English 350: Appalachian Literature
Grading Criteria for English 207 Essays
Required length of paper: three
double-spaced typed pages (at least 750 words)
This short length means that as you choose your topic, you
must refine the focus and develop a very specific thesis that can
be supported adequately with only six to ten paragraphs of
discussion. Your paper can be longer than the minimum
requirement, but dont pick a focus that would require eight
or ten pages.
• Deadline: Thurs., Oct. 7. Turn in the essay in ANGEL drop box by the end of the day.
Review the paragraph guide and general guidelines on literature papers before,
during and after writing your paper (They have not been revised
for this particular course but contain some useful general
instructions). I would be glad to help with focusing topics, or
developing outlines or drafts, any time before the paper is due.
The Writing Center is also open for assistance with writing papers.
Handbooks on writing about literature and samples of student
essays are available in the Composition Center.
Topic: Select one story or poem or picture book we are studying
in this course. Discuss a major theme of that story and explain how
the motifs and other details in that work support the theme. Consult the List of Themes in Appalachian Literature. If
you want, you can compare two closely related short works (poems or stories or
essays).
Thesis: Be sure you have a precisely
worded thesis in the introduction of your paper, and that each
paragraph contains clear ideas and specific examples from the
text to support the thesis.
Remember that a thesis must be more than an announcement of your
topic. For example, if you are discussing Come a Tide by George Ella Lyon, your introductory sentences will
probably identify the author, title and subject of the picture book. This
sentence might appear in an introduction but it is NOT an acceptable thesis because it contains only
obvious facts: Come a Tide by George Ella Lyon and Stephen
Gammell depicts a mountain community and family dealing with a flood. Your
thesis must state your main idea about the theme of the story or poem. This sentence would be an acceptable
thesis for this assignment: In Come a Tide, the poetic text and
colorful illustrations show that hard work, humor and togetherness can
help a mountain family and community survive hardships brought by a flood.
Another example of a thesis statement: The characters in poems 2 and 41 by
Jo Carson reveal that traditional values of sharing food and valuing
independence can conflict ironically in some situations.”
Be sure to develop your own precise thesis. Do not copy one of
these examples.
Editing: Follow the
instructions for editing and proofreading your paper on the general guidelines on literature papers. Use
spell check but use it carefully and do not expect a grammar or
spell checker to catch all your errors, since only a human can
read your sentences to make sure they have the structure you need
and you have typed the right words in the right places. Leave
yourself enough time to edit and proofread carefully after you
have composed and printed the paper. If the paper is submitted
with an excessive number of mechanical errors, I may not be able
to read it all or grade it.
Documentation: You are not required or encouraged to use
secondary sources in this paper. Your primary source is the story
or poem(s) you are discussing. If you quote directly from the text,
give the page number(s) in parentheses from the book (web sites and picture
books often have no page numbers). If you discuss a poem that
fits on one page, use line numbers instead of page numbers to
identify quotations. At the end of the paper give a complete
citation for your primary source(s), using MLA documentation style.
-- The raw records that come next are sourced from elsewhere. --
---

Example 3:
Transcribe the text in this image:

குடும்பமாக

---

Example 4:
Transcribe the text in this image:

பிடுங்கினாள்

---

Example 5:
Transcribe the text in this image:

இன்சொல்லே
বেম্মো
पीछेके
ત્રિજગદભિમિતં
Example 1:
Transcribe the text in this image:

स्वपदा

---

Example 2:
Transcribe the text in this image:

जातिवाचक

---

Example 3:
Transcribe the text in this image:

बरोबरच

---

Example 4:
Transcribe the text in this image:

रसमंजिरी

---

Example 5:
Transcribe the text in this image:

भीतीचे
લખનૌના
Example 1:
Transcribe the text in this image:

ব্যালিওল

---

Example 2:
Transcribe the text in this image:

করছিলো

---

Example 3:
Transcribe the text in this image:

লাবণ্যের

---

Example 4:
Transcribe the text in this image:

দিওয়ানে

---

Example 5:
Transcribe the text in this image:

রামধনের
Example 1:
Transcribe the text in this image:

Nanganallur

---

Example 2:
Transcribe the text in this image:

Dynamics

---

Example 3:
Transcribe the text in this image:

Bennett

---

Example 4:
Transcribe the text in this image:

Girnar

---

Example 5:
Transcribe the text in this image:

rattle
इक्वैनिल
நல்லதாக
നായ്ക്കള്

If you do refer to any other sources, it is your responsibility
to add complete documentation to them. If sources are misused or
documentation is incomplete, I will not be able to grade the
paper.
Be sure to read the Grading Criteria for English 207 Essays. (Even though that page is for a 200-level literature course, its list of criteria for papers is relevant to the short paper assignment in this course, and it would make a good checklist to use before turning in your papers. And it contains a reminder of the requirements mandated by the college's writing intensive program.)
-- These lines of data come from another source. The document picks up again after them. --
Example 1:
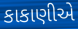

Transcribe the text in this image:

કાકાણીએ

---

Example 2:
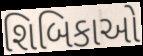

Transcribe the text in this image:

શિબિકાઓ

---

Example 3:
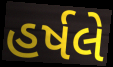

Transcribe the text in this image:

હર્ષલે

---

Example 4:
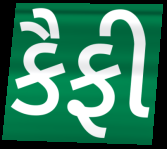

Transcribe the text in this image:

કૈફી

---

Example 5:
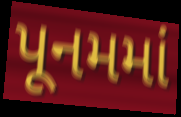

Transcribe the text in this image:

પૂનમમાં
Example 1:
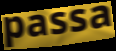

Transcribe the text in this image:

passa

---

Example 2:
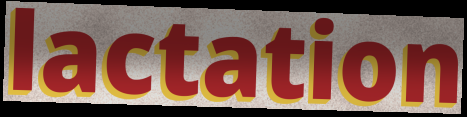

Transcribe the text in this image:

lactation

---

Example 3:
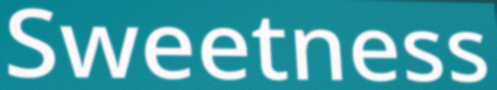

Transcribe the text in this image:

Sweetness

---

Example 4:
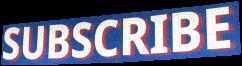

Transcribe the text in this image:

SUBSCRIBE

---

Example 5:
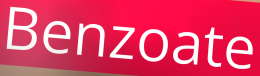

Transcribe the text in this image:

Benzoate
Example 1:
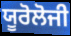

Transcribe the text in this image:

ਯੂਰੋਲੋਜੀ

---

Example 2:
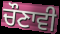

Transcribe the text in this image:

ਚੌਣਾਵੀ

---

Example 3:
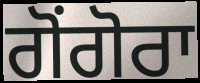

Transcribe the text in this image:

ਗੋਂਗੋਰਾ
Don't turn in your paper without revising and editing it, asking yourself the following questions:
Where is the thesis? Is it a clear, specific main idea that I can prove thoroughly in a paper of this length?
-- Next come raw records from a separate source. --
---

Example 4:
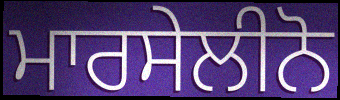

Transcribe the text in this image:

ਮਾਰਸੇਲੀਨੋ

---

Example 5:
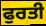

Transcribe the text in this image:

ਫੁਰਤੀ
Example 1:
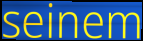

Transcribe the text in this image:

seinem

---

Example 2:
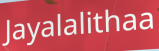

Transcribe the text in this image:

Jayalalithaa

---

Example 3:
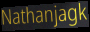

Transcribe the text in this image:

Nathanjagk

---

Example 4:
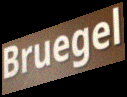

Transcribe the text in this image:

Bruegel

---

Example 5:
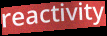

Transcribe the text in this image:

reactivity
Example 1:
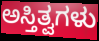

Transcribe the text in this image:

ಅಸ್ತಿತ್ವಗಳು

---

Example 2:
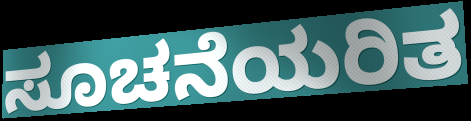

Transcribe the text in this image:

ಸೂಚನೆಯರಿತ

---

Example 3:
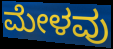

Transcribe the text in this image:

ಮೇಳವು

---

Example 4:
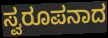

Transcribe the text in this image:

ಸ್ವರೂಪನಾದ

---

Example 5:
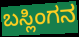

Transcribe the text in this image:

ಬಸ್ಲಿಂಗನ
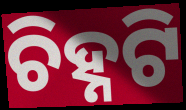
ଚିହ୍ନଟି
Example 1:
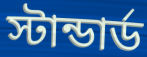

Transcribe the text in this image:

স্টান্ডার্ড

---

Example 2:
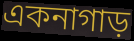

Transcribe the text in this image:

একনাগাড়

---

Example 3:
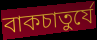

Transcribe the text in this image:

বাকচাতুর্যে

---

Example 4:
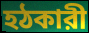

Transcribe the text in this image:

হঠকারী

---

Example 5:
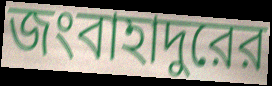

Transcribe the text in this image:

জংবাহাদুরের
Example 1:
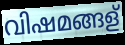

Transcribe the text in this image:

വിഷമങ്ങള്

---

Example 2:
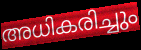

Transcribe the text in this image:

അധികരിച്ചും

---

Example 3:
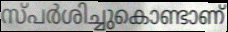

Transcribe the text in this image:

Does every paragraph have a main idea that supports the thesis?
Does every detail in the paper support the thesis? Is the main idea the same from beginning to end?
Do the introduction and conclusion have consistent observations about the works of literature the paper discusses?
Are any quotations handled accurately with all needed documentation for quotations or other material from outside sources? Is there a Works Cited list in MLA format?
Have I corrected all errors in sentence structure and mechanics? Will every word and every sentence and mark of punctuation make sense to someone reading this paper?